What other reason than misogyny was there for not agreeing it was murder?
What instruction did the judge give them? How was the law explained to them? Did the defence explain that at each step in the process he could have stopped and he showed premeditation in going for the hammer.
It would have been for the prosecution to explain that, not the defence. But a loss of control can be sustained over a period of time that you were 'not in your right mind'. I'm not really sure how I feel about it as a defence - it does seem a bit perverse that in that moment of 'lost control' you can be hell bent on killing someone, but that's not seen as murder in the eyes of law.
But the two manslaughter jurors on tbe blue were ultimately saying, that they think if they were under pressure they don't know what they would do.
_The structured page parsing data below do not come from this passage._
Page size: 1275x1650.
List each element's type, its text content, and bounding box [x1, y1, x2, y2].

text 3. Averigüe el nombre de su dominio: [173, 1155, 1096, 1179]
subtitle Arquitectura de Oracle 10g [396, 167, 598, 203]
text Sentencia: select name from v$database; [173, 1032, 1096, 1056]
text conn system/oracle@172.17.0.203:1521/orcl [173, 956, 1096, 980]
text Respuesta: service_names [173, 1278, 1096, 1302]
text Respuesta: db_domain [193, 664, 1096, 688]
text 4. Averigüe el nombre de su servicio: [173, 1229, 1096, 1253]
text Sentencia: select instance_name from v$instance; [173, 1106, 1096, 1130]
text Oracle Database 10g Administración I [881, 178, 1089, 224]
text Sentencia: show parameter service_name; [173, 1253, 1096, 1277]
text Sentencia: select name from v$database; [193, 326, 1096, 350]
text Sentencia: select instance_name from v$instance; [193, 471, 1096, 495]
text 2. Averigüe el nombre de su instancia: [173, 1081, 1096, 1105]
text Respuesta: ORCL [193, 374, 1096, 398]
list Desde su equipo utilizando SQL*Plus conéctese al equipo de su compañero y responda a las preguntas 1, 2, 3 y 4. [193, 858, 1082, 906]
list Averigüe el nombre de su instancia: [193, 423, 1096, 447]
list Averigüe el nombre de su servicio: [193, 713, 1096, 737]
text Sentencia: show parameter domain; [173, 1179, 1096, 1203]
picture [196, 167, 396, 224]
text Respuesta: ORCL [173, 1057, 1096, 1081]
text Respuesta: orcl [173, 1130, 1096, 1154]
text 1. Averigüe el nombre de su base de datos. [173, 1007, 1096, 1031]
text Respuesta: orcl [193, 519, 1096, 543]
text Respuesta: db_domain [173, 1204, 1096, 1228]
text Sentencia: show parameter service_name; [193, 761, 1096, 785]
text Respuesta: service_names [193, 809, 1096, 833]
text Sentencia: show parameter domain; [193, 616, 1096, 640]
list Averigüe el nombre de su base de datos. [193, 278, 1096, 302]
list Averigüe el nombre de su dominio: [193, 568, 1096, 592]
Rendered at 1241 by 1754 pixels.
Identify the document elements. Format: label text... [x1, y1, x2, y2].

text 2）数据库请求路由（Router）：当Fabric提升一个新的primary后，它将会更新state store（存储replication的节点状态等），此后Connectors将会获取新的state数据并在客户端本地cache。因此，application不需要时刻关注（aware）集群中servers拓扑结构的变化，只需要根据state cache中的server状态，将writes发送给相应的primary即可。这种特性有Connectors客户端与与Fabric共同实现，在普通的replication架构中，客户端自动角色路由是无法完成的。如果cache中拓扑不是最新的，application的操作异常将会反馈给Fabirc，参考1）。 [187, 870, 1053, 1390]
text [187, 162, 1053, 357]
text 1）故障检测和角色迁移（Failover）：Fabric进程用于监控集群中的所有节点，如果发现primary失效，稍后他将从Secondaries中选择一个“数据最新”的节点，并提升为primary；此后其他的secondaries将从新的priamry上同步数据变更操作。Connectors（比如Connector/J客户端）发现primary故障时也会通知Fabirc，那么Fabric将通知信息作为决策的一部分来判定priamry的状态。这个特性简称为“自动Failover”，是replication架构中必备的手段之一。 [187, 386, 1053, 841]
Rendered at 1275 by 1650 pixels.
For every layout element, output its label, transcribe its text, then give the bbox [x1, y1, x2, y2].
That doesn't mean loss of control, that means that you too would be a murderer.
That is the nature of the loss of control defence though - that "a person of the defendant's sex and age, with a normal degree of tolerance and self-restraint and in the circumstances of the defendant, might have reacted in the same or similar way." - so it's not unreasonable for the jury to consider (particularly the men of a similar age!) whether they felt they could have reacted in a similar way under that degree of pressure. Personally I can't imagine any circumstances short of mortal fear for my life or my children's lives that I could bludgeon someone with a hammer, but that's not to say that other 'normal' people couldn't imagine being pressured into doing so.